> [Instructions]:
**a)** Answer these questions from the Book Takes introduction:
(i) What name did the writer pitch in the editorial meeting?
(ii) What two patterns does the writer see in this year's favorite books?
(iii) Which book, author, and publisher are listed last?
**b)** Rewrite the Book Takes introduction from "This year, our" to "John Carreyrou (Knopf)", putting "administration" in place of "presidency".
**c)** Write the next part of the Book Takes introduction, picking up after its last line.

> [Extracted text]:
────────

“Book Takes,” I said in the editorial meeting. “They’re like hot takes, but about books!” Then I waited to see if I would be allowed to bring my hot, dumb name to fruition. To paraphrase Drake: If you’re reading this, you’re already too late.

This year, our favorite books contained some unmistakable similarities. I see some patterns of escapism (especially into space) and murder (especially of women). I see the hunger to uncover deception and, by that same coin, understand our own unconscious prejudices. There were a shit-ton of political books this year—we’re hitting the halfway mark on a very bad presidency—but the books that stayed with us, though polemical in subject, were nakedly human in practice. It’s easy to see us all becoming tougher and wiser and doing what needs to be done to survive. But enough about what I see! Here are the Book Takes—our spicy blabs on the books that touched us this year. SUZETTE SMITH

Bad Blood by John Carreyrou (Knopf)

────────

> [Supplied material]:
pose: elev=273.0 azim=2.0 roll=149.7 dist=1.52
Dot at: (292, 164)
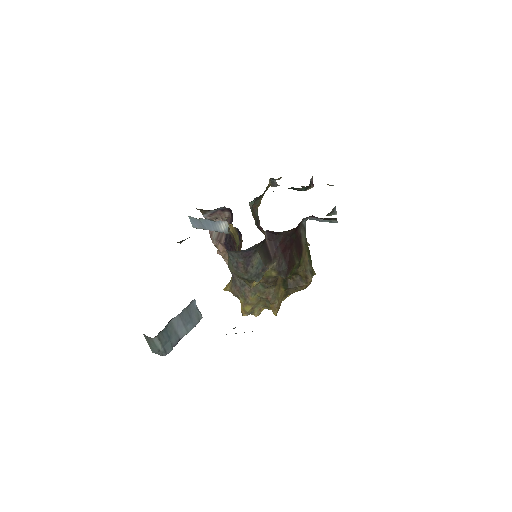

────────

> [Expected responses]:
**a)**
(i) "Book Takes."
(ii) Escapism (especially into space) and murder (especially of women).
(iii) Bad Blood by John Carreyrou (Knopf).

**b)**
This year, our favorite books contained some unmistakable similarities. I see some patterns of escapism (especially into space) and murder (especially of women). I see the hunger to uncover deception and, by that same coin, understand our own unconscious prejudices. There were a shit-ton of political books this year—we’re hitting the halfway mark on a very bad administration—but the books that stayed with us, though polemical in subject, were nakedly human in practice. It’s easy to see us all becoming tougher and wiser and doing what needs to be done to survive. But enough about what I see! Here are the Book Takes—our spicy blabs on the books that touched us this year. SUZETTE SMITH

Bad Blood by John Carreyrou (Knopf)

**c)**
At over 350 pages, John Carreyrou’s Bad Blood is a hefty venture of journalistic non-fiction, but to try to explain its astonishing Silicon Valley heist in anything less feels futile. Bad Blood builds on the original reporting Carreyrou did for the Wall Street Journal—on the fraudulent blood-testing startup Theranos and its inscrutable founder, Elizabeth Holmes—and goes deeper, revealing how empty technical jargon, Apple-esque design, cult-like management, and good old-fashioned hubris were enough to scam some of the Valley’s top investors and political animals like Henry Kissinger into falling for what could be the grift of the decade (if Donald Trump weren’t somehow still president). Bad Blood is being developed into a Jennifer Lawrence movie and I’ll watch the shit out of that when it comes out, but I’m not sure even J.Law’s dramatic range can convey a takedown of this level, which really needs to be read as a long-ass book so you can stop and appreciate the breadth of deception each time you turn the page. BLAIR STENVICK

Dead Girls by Alice Bolin (William Marrow)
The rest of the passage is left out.